Taken at face value the bond markets imply negligible global economic growth over the next decade. Central banks are not that downbeat, but it is notable that the estimates of trend US and UK GDP growth have been reduced by mainstream forecasters to only 1.5–2.0% a year. The UK’s OBR estimates the pandemic will lower the level of GDP by 3% compared to what would have been the case otherwise.

So, we have a slower growing economy than before the crisis, with higher levels of public and private debt, relying on a slower growing tax base to fund ever larger commitments to government spending. Yet, as Larry Hatheway noted in a recent Jackson Hole Economics article, ‘Markets behave today as though normality will persist’.

If that were not enough, societies and governments are confronted by massive environmental challenges, above all climate change and biodiversity. Even if we assume that investment in renewable energy can contain the rise in global temperatures to 1.5–2.0C, the costs of doing so are staggeringly high. In 2006, the Stern report suggested a cost of 1–2% of GDP a year, whilst more recently Morgan Stanley report concluded that the world would need to spend $50 trillion by 2050 on technologies such as renewables, electric vehicles, biofuels, hydrogen, and carbon capture & storage.

Carbon taxes are being widely mooted as an essential means to raise such sums. Stiglitz and Stern suggest that the social cost of carbon should be $100 a ton, compared with single digit figures currently in many countries. That appears politically difficult, with resistance already mounting in the US. Burden sharing, to lessen the impact on the poor and vulnerable, is fertile ground for political bickering, as already shown in the run up to COP26.
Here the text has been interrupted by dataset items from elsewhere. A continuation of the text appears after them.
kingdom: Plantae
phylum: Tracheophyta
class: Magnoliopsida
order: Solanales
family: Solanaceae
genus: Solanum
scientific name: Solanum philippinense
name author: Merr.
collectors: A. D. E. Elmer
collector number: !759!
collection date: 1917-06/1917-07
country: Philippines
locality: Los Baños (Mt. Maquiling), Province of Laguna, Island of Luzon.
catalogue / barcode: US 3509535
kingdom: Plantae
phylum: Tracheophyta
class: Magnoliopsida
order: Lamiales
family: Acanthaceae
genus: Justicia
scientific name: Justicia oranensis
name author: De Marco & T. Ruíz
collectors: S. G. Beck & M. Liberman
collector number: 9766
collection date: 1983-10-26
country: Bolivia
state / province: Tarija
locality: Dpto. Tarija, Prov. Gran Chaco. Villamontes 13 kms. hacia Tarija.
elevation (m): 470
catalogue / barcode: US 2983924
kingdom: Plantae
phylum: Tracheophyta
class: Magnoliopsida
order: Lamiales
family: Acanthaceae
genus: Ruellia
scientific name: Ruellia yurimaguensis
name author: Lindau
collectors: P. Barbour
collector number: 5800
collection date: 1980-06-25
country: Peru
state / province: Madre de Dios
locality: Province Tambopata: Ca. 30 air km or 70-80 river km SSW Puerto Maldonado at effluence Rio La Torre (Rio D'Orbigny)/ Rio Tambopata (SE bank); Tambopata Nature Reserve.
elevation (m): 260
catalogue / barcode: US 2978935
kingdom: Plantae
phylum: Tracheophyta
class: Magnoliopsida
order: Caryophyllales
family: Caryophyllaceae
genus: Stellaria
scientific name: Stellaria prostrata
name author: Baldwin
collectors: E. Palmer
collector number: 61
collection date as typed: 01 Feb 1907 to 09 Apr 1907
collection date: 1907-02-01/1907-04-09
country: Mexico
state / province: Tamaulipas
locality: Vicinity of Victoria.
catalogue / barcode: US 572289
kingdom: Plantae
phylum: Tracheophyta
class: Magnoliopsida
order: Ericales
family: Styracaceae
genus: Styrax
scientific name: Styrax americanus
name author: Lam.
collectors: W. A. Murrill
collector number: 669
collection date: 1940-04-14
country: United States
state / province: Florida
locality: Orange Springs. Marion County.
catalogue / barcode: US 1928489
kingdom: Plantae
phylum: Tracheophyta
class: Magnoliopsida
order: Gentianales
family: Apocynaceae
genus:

Against these massive secular economic, social, public health, environmental and political challenges, financial markets act in Panglossian fashion. Equity markets make successive record highs, bond yields show limited reaction to economic data, and currency markets meander about in narrow ranges. The disconnect between asset prices and long-term fundamentals is startling.

Which returns us to Mr. Keynes. It is in the euphoria of the moment that we lose perspective. A century ago, the end of a ruinous war, and an accompanying pandemic, drove a deprived world willingly into a state of suspended disbelief — the roaring 20’s. The fundamentals did not warrant the social, economic of financial excesses of that decade, as Keynes presciently foretold and as everyone subsequently found out to their horror.

It pays to not be swept up in the moment, either in euphoria or despair. Sobriety is the foundation for careful thinking, a commodity seemingly in scarce supply in financial markets these days.